§ What you will do:
In the entries below, find the line with "right ear: (357, 168)" and the line with "left shoulder: (391, 180)". Return those two lines and all lines between them, exactly.

(Human pose images with coordinates)
· · · · · · ·

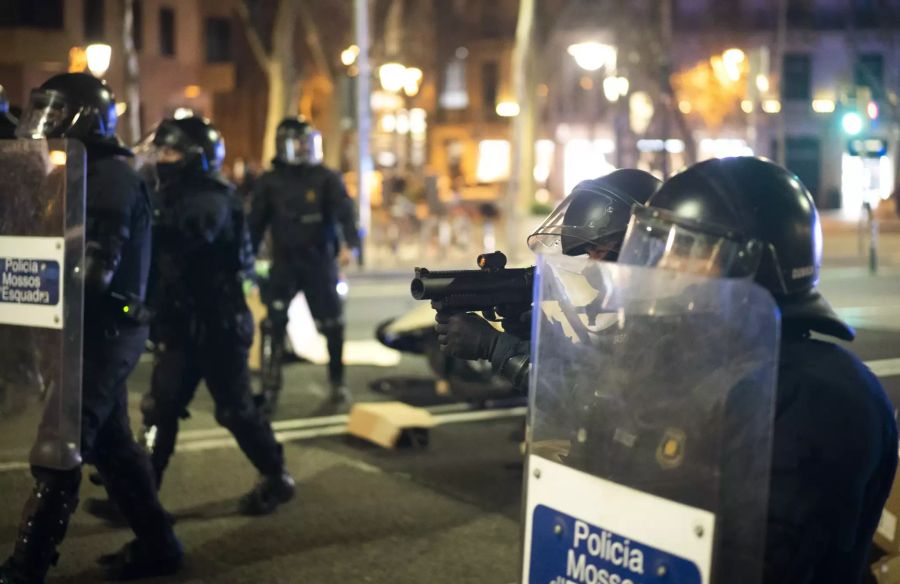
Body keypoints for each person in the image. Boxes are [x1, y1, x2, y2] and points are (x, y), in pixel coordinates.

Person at [616, 156, 897, 583]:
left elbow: (763, 562)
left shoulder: (821, 397)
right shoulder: (705, 359)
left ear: (755, 263)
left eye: (688, 249)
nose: (662, 267)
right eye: (661, 247)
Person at [0, 73, 183, 583]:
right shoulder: (68, 166)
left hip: (106, 329)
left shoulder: (111, 177)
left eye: (55, 111)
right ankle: (161, 547)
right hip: (81, 325)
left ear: (84, 115)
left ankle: (27, 567)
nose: (45, 121)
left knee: (60, 442)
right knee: (113, 447)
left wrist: (34, 276)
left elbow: (95, 272)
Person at [135, 116, 294, 514]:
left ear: (195, 158)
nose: (161, 159)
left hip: (218, 324)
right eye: (159, 151)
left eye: (170, 152)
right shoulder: (166, 193)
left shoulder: (213, 198)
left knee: (235, 410)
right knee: (161, 405)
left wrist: (136, 217)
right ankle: (137, 493)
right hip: (181, 324)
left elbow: (180, 233)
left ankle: (276, 476)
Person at [435, 169, 662, 394]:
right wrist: (537, 338)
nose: (593, 265)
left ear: (644, 247)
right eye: (589, 253)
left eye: (602, 251)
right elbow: (591, 363)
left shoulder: (665, 314)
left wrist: (497, 348)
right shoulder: (635, 307)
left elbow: (596, 394)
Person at [248, 117, 360, 409]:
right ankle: (270, 388)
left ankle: (337, 383)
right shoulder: (270, 181)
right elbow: (254, 223)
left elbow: (346, 212)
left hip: (319, 262)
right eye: (295, 143)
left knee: (333, 324)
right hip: (284, 262)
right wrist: (245, 256)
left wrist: (352, 244)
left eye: (305, 142)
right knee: (273, 323)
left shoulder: (326, 178)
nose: (301, 149)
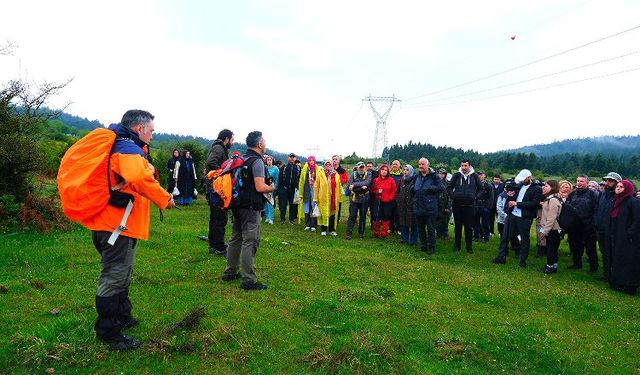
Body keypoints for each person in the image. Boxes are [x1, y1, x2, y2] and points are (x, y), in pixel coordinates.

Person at [83, 110, 175, 350]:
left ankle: (123, 315)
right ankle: (108, 332)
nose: (153, 135)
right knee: (113, 278)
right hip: (116, 227)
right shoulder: (127, 149)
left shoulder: (122, 146)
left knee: (122, 274)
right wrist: (165, 198)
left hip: (113, 224)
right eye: (151, 130)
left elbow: (135, 177)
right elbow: (140, 179)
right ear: (139, 129)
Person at [222, 131, 275, 291]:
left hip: (237, 204)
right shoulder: (257, 162)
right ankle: (248, 280)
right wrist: (272, 187)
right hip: (251, 207)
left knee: (235, 238)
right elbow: (259, 186)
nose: (265, 143)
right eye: (264, 141)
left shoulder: (242, 159)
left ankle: (230, 271)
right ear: (259, 144)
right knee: (250, 241)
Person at [492, 169, 541, 267]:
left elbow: (534, 203)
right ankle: (501, 257)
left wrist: (517, 204)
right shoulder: (519, 186)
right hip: (512, 215)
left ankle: (523, 261)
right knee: (505, 237)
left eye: (524, 179)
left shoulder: (537, 189)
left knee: (524, 239)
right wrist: (510, 197)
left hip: (525, 217)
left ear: (529, 177)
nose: (523, 181)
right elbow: (513, 198)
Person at [606, 179, 640, 295]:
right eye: (617, 186)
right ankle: (618, 282)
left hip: (630, 238)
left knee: (629, 261)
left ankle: (630, 285)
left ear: (628, 189)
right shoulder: (616, 201)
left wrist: (628, 233)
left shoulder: (634, 202)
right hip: (617, 235)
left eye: (621, 187)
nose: (618, 188)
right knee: (619, 259)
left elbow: (637, 220)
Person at [205, 129, 234, 256]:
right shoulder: (218, 148)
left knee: (215, 218)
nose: (232, 142)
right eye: (232, 139)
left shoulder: (219, 148)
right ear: (226, 139)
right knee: (219, 219)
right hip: (217, 190)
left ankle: (214, 244)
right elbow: (211, 162)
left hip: (214, 189)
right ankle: (218, 247)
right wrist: (223, 174)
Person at [565, 175, 599, 273]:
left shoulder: (593, 195)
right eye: (578, 181)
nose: (579, 183)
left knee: (590, 248)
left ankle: (594, 267)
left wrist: (593, 223)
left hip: (588, 225)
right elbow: (568, 208)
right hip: (575, 225)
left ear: (587, 183)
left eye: (582, 181)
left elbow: (596, 210)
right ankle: (576, 264)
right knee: (575, 246)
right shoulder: (572, 194)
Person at [447, 159, 481, 253]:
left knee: (468, 228)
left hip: (470, 206)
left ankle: (469, 248)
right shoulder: (456, 175)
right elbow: (449, 187)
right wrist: (453, 196)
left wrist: (475, 197)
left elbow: (481, 189)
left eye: (465, 166)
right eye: (462, 165)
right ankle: (457, 246)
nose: (463, 168)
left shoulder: (474, 176)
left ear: (469, 166)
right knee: (457, 227)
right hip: (457, 206)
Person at [594, 172, 622, 282]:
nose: (607, 182)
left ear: (617, 182)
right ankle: (606, 274)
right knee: (604, 252)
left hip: (612, 230)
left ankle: (614, 275)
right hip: (600, 228)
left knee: (613, 253)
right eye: (607, 180)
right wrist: (596, 221)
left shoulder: (619, 196)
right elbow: (596, 209)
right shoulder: (602, 193)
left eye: (610, 180)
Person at [412, 158, 443, 254]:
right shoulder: (417, 176)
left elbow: (441, 188)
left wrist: (429, 188)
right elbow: (412, 186)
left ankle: (431, 247)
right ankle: (423, 245)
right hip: (418, 206)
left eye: (422, 164)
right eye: (419, 164)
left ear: (427, 165)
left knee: (430, 228)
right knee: (420, 228)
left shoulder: (434, 176)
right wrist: (414, 188)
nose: (420, 166)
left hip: (430, 208)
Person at [538, 180, 563, 274]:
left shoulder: (553, 200)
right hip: (552, 229)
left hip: (553, 229)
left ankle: (550, 267)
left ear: (552, 188)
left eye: (546, 186)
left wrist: (545, 231)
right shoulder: (550, 199)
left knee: (551, 249)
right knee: (553, 248)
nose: (544, 187)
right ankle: (553, 266)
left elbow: (551, 218)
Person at [314, 160, 342, 236]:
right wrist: (315, 198)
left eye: (330, 164)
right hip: (323, 197)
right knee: (324, 213)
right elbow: (316, 186)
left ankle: (331, 230)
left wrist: (339, 197)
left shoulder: (336, 174)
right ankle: (323, 229)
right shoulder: (320, 174)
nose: (328, 165)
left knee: (332, 213)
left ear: (332, 165)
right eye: (327, 164)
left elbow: (339, 186)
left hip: (333, 197)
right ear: (324, 165)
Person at [345, 162, 372, 239]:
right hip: (354, 199)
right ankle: (348, 233)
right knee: (352, 215)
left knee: (363, 216)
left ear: (365, 168)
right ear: (357, 168)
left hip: (364, 199)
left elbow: (367, 182)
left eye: (363, 167)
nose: (361, 169)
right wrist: (361, 187)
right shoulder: (353, 174)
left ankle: (361, 232)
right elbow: (350, 184)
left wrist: (354, 185)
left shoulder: (369, 174)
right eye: (360, 167)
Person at [371, 164, 397, 238]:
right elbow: (373, 190)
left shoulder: (391, 180)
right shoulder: (376, 180)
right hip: (378, 201)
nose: (384, 171)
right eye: (383, 170)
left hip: (388, 202)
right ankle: (376, 232)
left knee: (386, 216)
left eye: (386, 170)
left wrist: (390, 198)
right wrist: (377, 192)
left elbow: (394, 190)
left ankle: (384, 232)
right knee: (376, 216)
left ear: (388, 172)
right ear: (380, 171)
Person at [396, 164, 417, 245]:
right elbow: (397, 192)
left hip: (411, 206)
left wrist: (414, 202)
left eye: (407, 170)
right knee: (403, 222)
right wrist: (398, 200)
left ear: (411, 171)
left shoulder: (414, 180)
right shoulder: (402, 180)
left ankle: (413, 241)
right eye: (404, 169)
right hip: (402, 205)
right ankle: (404, 239)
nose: (405, 171)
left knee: (413, 224)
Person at [278, 153, 300, 225]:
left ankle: (291, 219)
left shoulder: (297, 168)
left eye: (293, 157)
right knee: (283, 205)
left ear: (295, 158)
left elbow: (299, 178)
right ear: (288, 158)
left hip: (293, 190)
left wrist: (297, 188)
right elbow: (280, 178)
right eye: (291, 157)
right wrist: (281, 189)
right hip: (284, 189)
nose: (292, 158)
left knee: (292, 205)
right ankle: (282, 219)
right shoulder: (284, 167)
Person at [298, 156, 318, 231]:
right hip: (306, 190)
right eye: (310, 160)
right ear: (308, 161)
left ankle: (313, 225)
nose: (311, 161)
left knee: (314, 207)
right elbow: (301, 181)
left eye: (313, 160)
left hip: (314, 191)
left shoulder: (317, 169)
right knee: (306, 207)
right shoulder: (305, 169)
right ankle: (307, 224)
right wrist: (300, 192)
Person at [473, 170, 494, 243]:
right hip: (476, 206)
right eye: (478, 174)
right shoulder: (475, 184)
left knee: (485, 223)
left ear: (485, 176)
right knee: (475, 223)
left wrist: (488, 208)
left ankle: (486, 237)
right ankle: (476, 236)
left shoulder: (488, 185)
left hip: (485, 206)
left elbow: (491, 198)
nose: (479, 176)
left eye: (481, 174)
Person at [435, 168, 452, 239]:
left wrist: (448, 207)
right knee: (437, 220)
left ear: (445, 175)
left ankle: (445, 233)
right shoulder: (435, 183)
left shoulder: (448, 184)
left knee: (445, 220)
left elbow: (450, 196)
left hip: (445, 205)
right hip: (436, 205)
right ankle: (438, 233)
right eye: (439, 173)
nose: (441, 175)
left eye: (442, 173)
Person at [332, 155, 349, 224]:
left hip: (338, 190)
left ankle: (337, 220)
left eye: (336, 159)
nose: (334, 160)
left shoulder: (342, 170)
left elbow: (346, 180)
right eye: (333, 159)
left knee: (338, 205)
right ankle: (330, 219)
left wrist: (338, 180)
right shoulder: (329, 169)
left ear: (339, 161)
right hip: (330, 190)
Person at [263, 155, 279, 225]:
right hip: (264, 187)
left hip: (271, 187)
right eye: (268, 160)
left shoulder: (275, 168)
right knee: (265, 203)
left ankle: (271, 218)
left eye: (270, 160)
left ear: (272, 161)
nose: (269, 161)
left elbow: (277, 179)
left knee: (270, 202)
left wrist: (275, 187)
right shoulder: (264, 167)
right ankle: (267, 217)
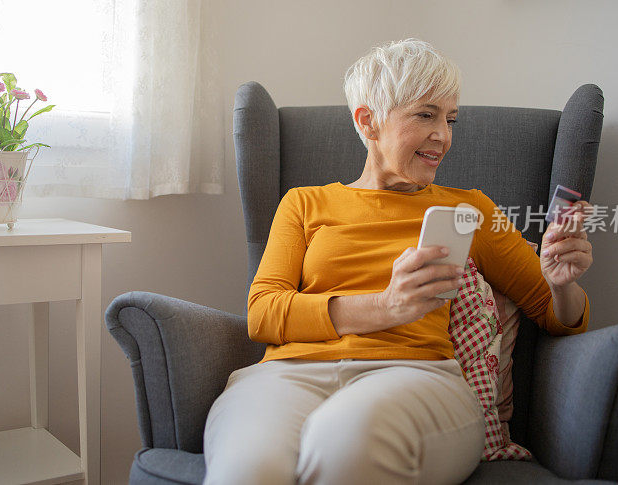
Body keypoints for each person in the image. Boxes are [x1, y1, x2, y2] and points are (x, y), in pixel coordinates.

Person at [202, 38, 592, 485]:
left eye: (450, 119)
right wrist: (385, 307)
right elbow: (263, 314)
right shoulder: (304, 203)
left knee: (347, 443)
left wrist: (561, 283)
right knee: (247, 469)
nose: (443, 135)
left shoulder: (473, 211)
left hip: (418, 376)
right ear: (368, 121)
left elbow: (556, 315)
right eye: (425, 115)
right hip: (288, 375)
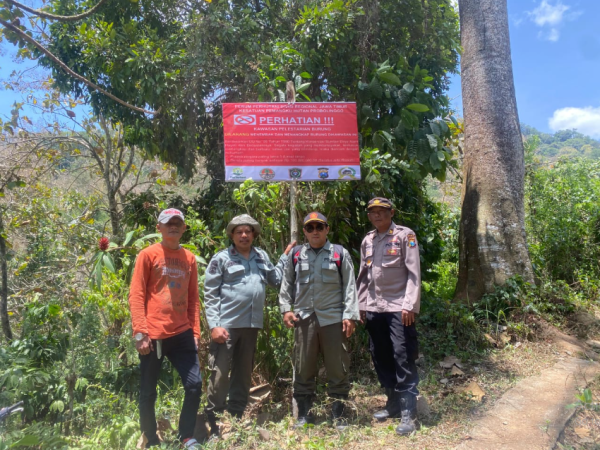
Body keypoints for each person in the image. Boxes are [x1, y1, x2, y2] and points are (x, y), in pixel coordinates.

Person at [203, 214, 295, 438]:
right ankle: (213, 422)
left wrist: (284, 258)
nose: (244, 235)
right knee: (220, 375)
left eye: (248, 231)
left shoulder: (261, 256)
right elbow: (210, 293)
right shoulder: (222, 258)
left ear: (254, 234)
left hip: (251, 326)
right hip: (226, 327)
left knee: (243, 375)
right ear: (232, 235)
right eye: (239, 231)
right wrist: (214, 325)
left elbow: (275, 280)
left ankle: (234, 418)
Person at [128, 208, 202, 448]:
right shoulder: (147, 255)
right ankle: (150, 438)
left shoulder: (189, 258)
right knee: (148, 392)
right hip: (153, 335)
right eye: (167, 223)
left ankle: (186, 436)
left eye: (177, 223)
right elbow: (136, 294)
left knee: (194, 385)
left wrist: (195, 332)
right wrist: (140, 333)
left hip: (182, 333)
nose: (173, 226)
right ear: (159, 227)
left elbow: (193, 299)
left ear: (183, 228)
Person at [279, 212, 359, 430]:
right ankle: (305, 415)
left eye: (319, 227)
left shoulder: (339, 253)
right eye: (310, 227)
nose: (315, 231)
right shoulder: (296, 254)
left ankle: (338, 414)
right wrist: (286, 309)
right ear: (305, 231)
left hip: (333, 318)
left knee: (337, 367)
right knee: (303, 366)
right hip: (304, 318)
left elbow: (350, 286)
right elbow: (286, 284)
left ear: (327, 229)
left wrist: (350, 315)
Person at [356, 197, 422, 436]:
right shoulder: (368, 240)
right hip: (375, 307)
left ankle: (408, 411)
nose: (377, 216)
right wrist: (361, 305)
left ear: (391, 213)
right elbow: (364, 276)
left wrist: (410, 305)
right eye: (372, 212)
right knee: (380, 355)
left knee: (402, 355)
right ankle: (393, 403)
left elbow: (414, 273)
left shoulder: (405, 236)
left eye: (382, 211)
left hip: (399, 308)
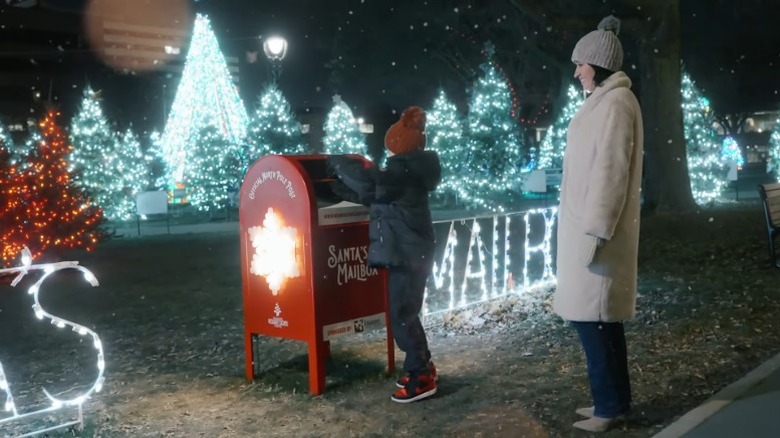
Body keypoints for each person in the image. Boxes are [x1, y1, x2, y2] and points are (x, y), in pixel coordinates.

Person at [552, 15, 644, 433]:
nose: (576, 72)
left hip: (595, 238)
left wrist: (596, 231)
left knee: (596, 323)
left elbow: (611, 173)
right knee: (599, 324)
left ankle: (610, 406)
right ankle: (611, 401)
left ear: (599, 65)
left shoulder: (616, 104)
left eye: (582, 65)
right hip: (585, 235)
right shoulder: (603, 103)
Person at [326, 106, 441, 403]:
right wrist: (338, 189)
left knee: (402, 317)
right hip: (409, 253)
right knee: (405, 314)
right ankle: (423, 365)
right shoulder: (406, 173)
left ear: (398, 144)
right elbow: (372, 195)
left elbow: (372, 183)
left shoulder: (402, 171)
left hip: (407, 255)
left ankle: (421, 377)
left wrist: (337, 163)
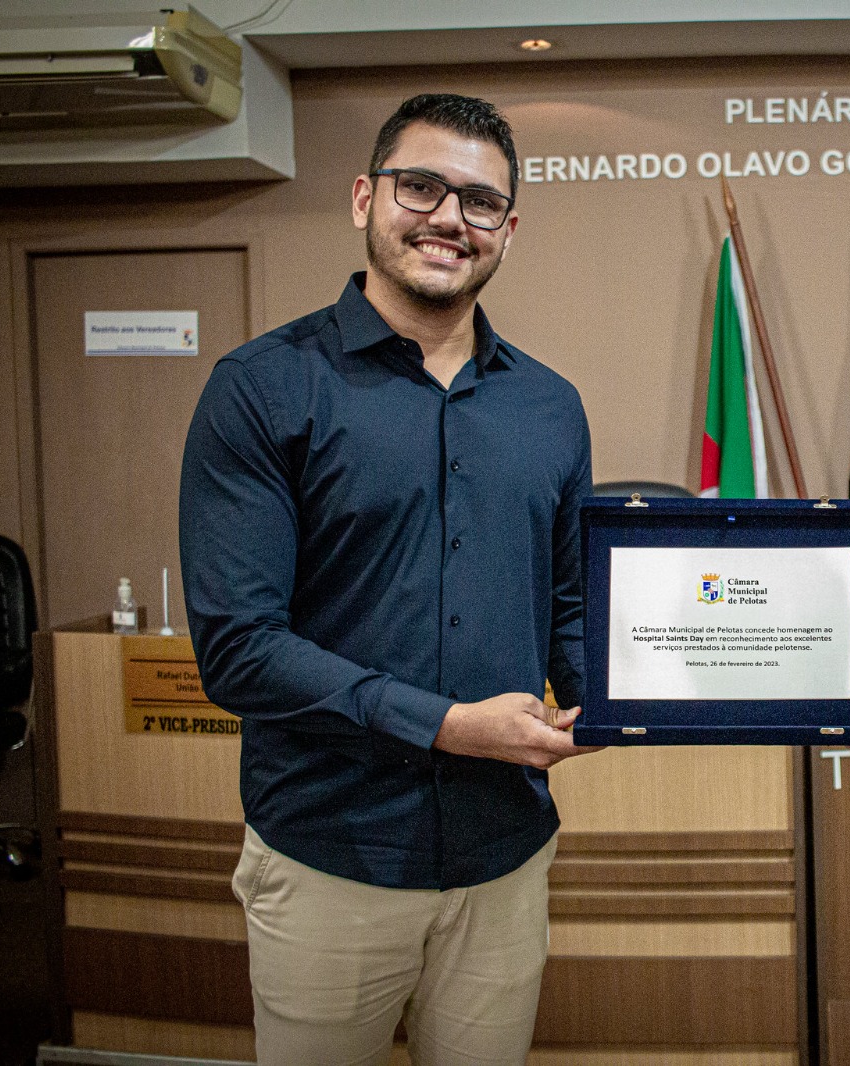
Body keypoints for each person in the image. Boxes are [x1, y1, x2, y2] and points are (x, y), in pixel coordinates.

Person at [179, 93, 600, 1065]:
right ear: (366, 196)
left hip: (505, 853)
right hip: (331, 856)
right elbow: (239, 650)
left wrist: (626, 696)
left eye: (481, 201)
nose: (450, 217)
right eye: (422, 186)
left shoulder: (549, 406)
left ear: (508, 227)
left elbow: (571, 608)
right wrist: (449, 728)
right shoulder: (263, 387)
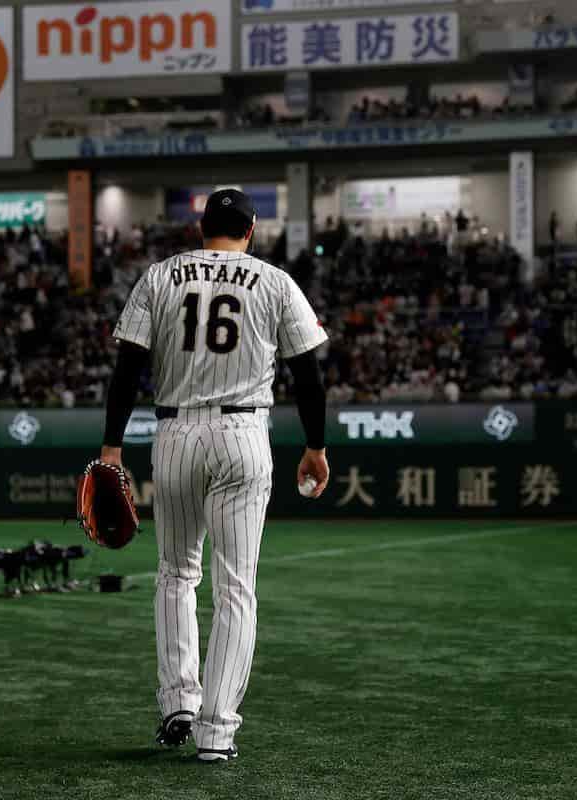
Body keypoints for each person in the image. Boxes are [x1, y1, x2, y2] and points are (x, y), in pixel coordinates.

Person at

· · · · · · ·

§ Result for this task:
right ear: (357, 168)
left hip: (364, 199)
left elbow: (367, 182)
left eye: (363, 167)
nose: (361, 169)
right wrist: (361, 187)
right shoulder: (353, 174)
left ankle: (361, 232)
right elbow: (350, 184)
left wrist: (354, 185)
left shoulder: (369, 174)
right eye: (360, 167)
Person at [371, 164, 397, 238]:
right elbow: (373, 190)
left shoulder: (391, 180)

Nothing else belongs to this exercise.